Stored data
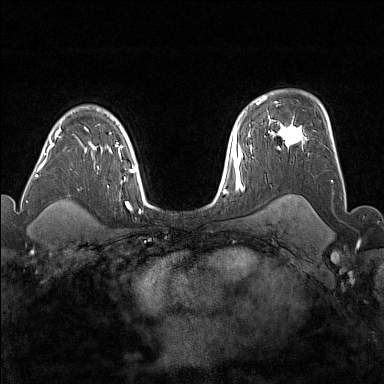
Breast MRI (dynamic contrast-enhanced), one axial slice. Slice 116 of 176 in the series (ordered by position). Dynamic contrast-enhanced series, time point 2 of 7 at this slice position (early post-contrast). 1.5 T. TE 1.8 ms, TR 5 ms. 384 × 384 image matrix, field of view 300 × 300 mm. Female patient.
Annotated regions visible in this slice (semi-automatically segmented with operator editing):
- enhancing-tissue mask used for the functional tumour volume (all voxels passing the contrast-enhancement thresholds inside the analysis volume; usually the tumour): bounding box <277,117,304,148> (left, top, right, bottom; pixels)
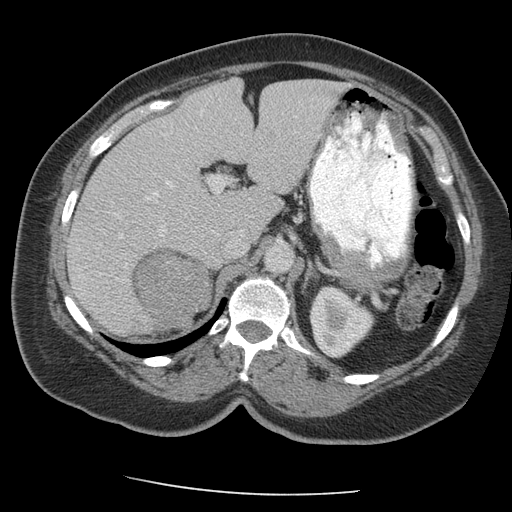
Contrast-enhanced abdominal CT, one axial slice; position 128 of 163 along the scan axis; 140 kVp; intravenous contrast given; soft-tissue window (W 400 / L 40 HU); 2.5 mm slice thickness; 512 × 512 image matrix, field of view 360 × 360 mm. Patient: female, 70 years. From the clinical record (not read from this slice): diagnosis: adrenocortical carcinoma; tumour side: right adrenal.
Outlined on this slice (semi-automatically segmented with operator editing):
- mass: bounding box (x1, y1, x2, y2) in pixels: (135, 252, 211, 332)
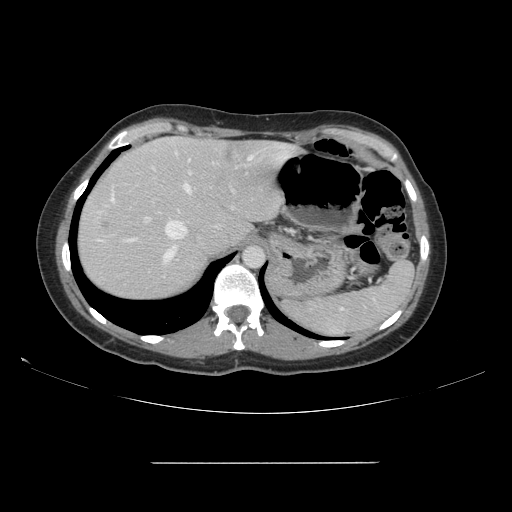
Contrast-enhanced abdominal CT, one axial slice; slice 119 of 151 in the series (ordered by position); 120 kVp; intravenous contrast given; soft-tissue window (W 400 / L 40 HU); 2.5 mm slice thickness; 512 × 512 image matrix, field of view 421 × 421 mm. From the clinical record (not read from this slice): patient: female, age 52 years at operation; diagnosis: colorectal cancer liver metastases, imaged before liver resection; multiple liver metastases: yes; largest metastasis: 3 cm; chemotherapy before resection: no.
Structures marked on this image (outlined manually by an expert reader):
- hepatic veins: box from (x=111, y=153) to (x=257, y=242) px
- liver: (x=78, y=137)–(x=297, y=301)
- planned liver remnant (the part of the liver to remain after resection): (x=91, y=137)–(x=294, y=250)
- portal vein (with intrahepatic branches): (x=163, y=172)–(x=190, y=264)
- liver metastasis: (x=224, y=147)–(x=235, y=163)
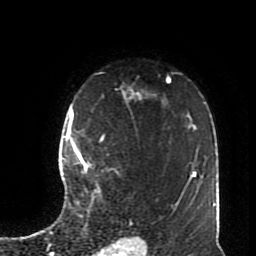
Breast MRI (dynamic contrast-enhanced), one axial slice. Cropped to one breast. Dynamic contrast-enhanced series, time point 2 of 8 at this slice position (early post-contrast). 1.5 T. TE 4.2 ms, TR 7 ms. 2.3 mm slice thickness. 256 × 256 image matrix, field of view 170 × 170 mm. Female patient.
Annotated regions visible in this slice (semi-automatically segmented with operator editing):
- enhancing-tissue mask used for the functional tumour volume (all voxels passing the contrast-enhancement thresholds inside the analysis volume; usually the tumour): bounding box [x1, y1, x2, y2] px = [72, 113, 104, 198]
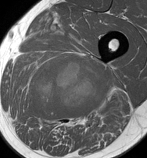
MRI of an extremity soft-tissue mass, one axial slice. Position 72 of 86 along the scan axis. MR volume resampled by the dataset authors to the PET/CT grid (not the native acquisition matrix). 3.27 mm slice thickness. 147 × 158 image matrix, field of view 144 × 154 mm. Male patient. Case-level facts recorded for this patient, not image findings: histological type: undifferentiated pleomorphic liposarcoma; grade: high; site of the primary tumour: left thigh.
Structures marked on this image (expert contour drawn on MRI and transferred to this co-registered scan by the dataset authors):
- gross tumour volume including surrounding oedema: box from (x=21, y=58) to (x=111, y=127) px
- gross tumour volume (mass): (x=30, y=60)–(x=109, y=120)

_What you have to do_. The lines beginning with the one that holds "- gross tumour volume including" and ending with the last line of the data above are to be reproduced exactly, and nothing else.

_Answer below_.
- gross tumour volume including surrounding oedema: box from (x=21, y=58) to (x=111, y=127) px
- gross tumour volume (mass): (x=30, y=60)–(x=109, y=120)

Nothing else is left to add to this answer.